La última etapa de la Vuelta a España debería haber sido una celebración: bicicletas rodando hacia Madrid, público aplaudiendo y un podio que coronara al ganador. Pero lo que se vivió fue otra cosa. El pelotón quedó detenido a 56 kilómetros de la meta, la carrera suspendida y la ceremonia final cancelada por la irrupción de protestas propalestinas que bloquearon el recorrido.
El escenario no podía ser más simbólico: un deporte que presume de resistencia interrumpido por un conflicto que desborda todas las fronteras. Lo que sucede en Gaza no admite indiferencia. Estoy en contra del genocidio, de la violencia sin freno, de la impunidad que convierte cada bombardeo en estadística. Protestar es legítimo y necesario. Pero el problema surge cuando esa protesta, justa en su origen, se mezcla con un evento deportivo hasta desfigurarlo.

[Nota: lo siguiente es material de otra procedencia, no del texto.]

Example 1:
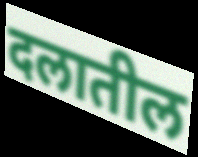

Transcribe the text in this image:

दलातील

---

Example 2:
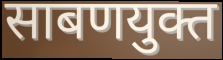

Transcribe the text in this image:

साबणयुक्त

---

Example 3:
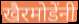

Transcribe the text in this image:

खैरमोडेंनी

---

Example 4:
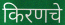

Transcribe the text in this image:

किरणचे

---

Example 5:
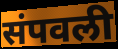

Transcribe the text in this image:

संपवली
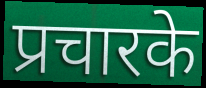
प्रचारके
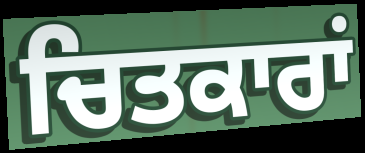
ਚਿਤਕਾਰਾਂ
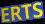
ERTS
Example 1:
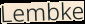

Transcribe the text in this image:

Lembke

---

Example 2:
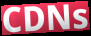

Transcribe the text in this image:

CDNs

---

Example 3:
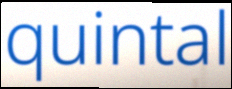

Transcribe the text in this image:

quintal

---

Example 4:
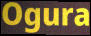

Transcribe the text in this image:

Ogura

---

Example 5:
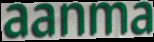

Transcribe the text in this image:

aanma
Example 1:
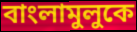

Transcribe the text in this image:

বাংলামুলুকে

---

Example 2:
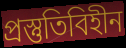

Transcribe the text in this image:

প্রস্তুতিবিহীন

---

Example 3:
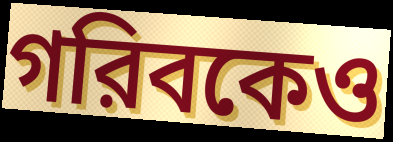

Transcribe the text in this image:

গরিবকেও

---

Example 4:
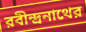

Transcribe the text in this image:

রবীন্দ্রনাথের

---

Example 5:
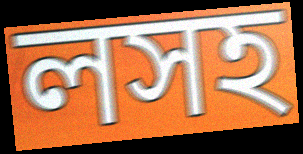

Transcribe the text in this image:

লসহ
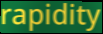
rapidity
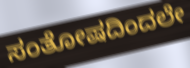
ಸಂತೋಷದಿಂದಲೇ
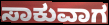
ಸಾಕುವಾಗ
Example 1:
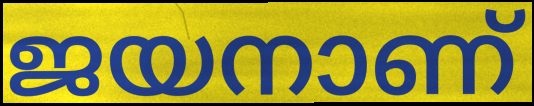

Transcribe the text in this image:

ജയനാണ്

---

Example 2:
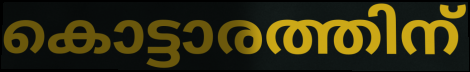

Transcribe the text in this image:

കൊട്ടാരത്തിന്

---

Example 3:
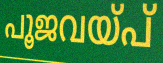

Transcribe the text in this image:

പൂജവയ്പ്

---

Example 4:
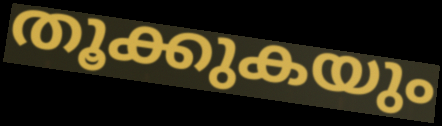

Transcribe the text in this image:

തൂക്കുകയും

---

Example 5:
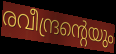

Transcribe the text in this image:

രവീന്ദ്രന്റെയും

El ciclismo, como otros deportes, no es inocente: en el pelotón participa un equipo con el nombre y la bandera de Israel. La tensión estaba servida. Y, sin embargo, es cuestionable que la solución pasara por paralizar la Vuelta, poner en riesgo la seguridad de corredores y público, y transformar un acontecimiento deportivo en un campo de batalla simbólico.

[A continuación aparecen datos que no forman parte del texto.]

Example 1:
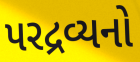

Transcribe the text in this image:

પરદ્રવ્યનો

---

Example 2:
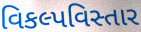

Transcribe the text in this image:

વિકલ્પવિસ્તાર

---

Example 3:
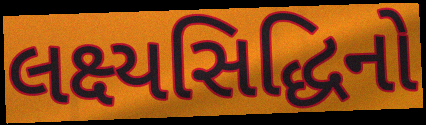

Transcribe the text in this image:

લક્ષ્યસિદ્ધિનો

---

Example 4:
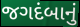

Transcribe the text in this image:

જગદંબાનું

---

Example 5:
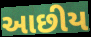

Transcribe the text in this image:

આછીય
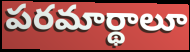
పరమార్థాలూ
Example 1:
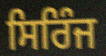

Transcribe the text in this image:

ਸਿਰਿੰਜ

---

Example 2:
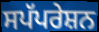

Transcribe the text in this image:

ਸਪੱਪਰੇਸ਼ਨ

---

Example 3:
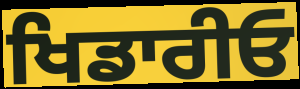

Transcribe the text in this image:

ਖਿਡਾਰੀਓ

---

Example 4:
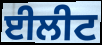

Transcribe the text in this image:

ਈਲੀਟ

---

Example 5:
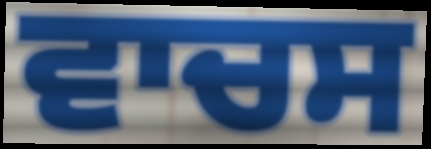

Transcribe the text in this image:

ਵਾਚਸ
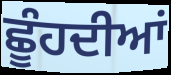
ਛੂੰਹਦੀਆਂ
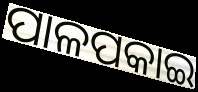
ପାଳପକାଇ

Porque lo ocurrido a mitad de la ronda fue también grave: ciclistas obligados a abandonar, como Javi Romo, lesionado, totalmente desolado y con un trabajo que poco o nada tiene que ver con Gaza. Meses de preparación y de esfuerzo tirados por la borda por un conflicto ajeno a ellos. Eso ya no es solo un fracaso organizativo: es un despropósito inconcebible que golpea directamente a los protagonistas de la Vuelta.
El presidente del Gobierno expresó su respeto y admiración hacia las protestas. Comprensible, en un contexto en el que Gaza clama contra el silencio internacional. Pero ese respaldo tiene consecuencias: si se anima la protesta en abstracto, ¿cómo se garantiza después el desarrollo seguro de un evento en el que participan cientos de personas? ¿Dónde queda la responsabilidad de proteger tanto el derecho a expresarse como el derecho a competir y disfrutar de un acontecimiento deportivo?
La contradicción se hizo aún más evidente en las calles de Madrid. Una protesta que clamaba “stop a la violencia” terminó con violencia: cargas de antidisturbios, tensión en el centro de la capital, enfrentamientos que añadieron más ruido y más pólvora a un conflicto que debería resolverse en despachos diplomáticos, no en el asfalto de la Gran Vía.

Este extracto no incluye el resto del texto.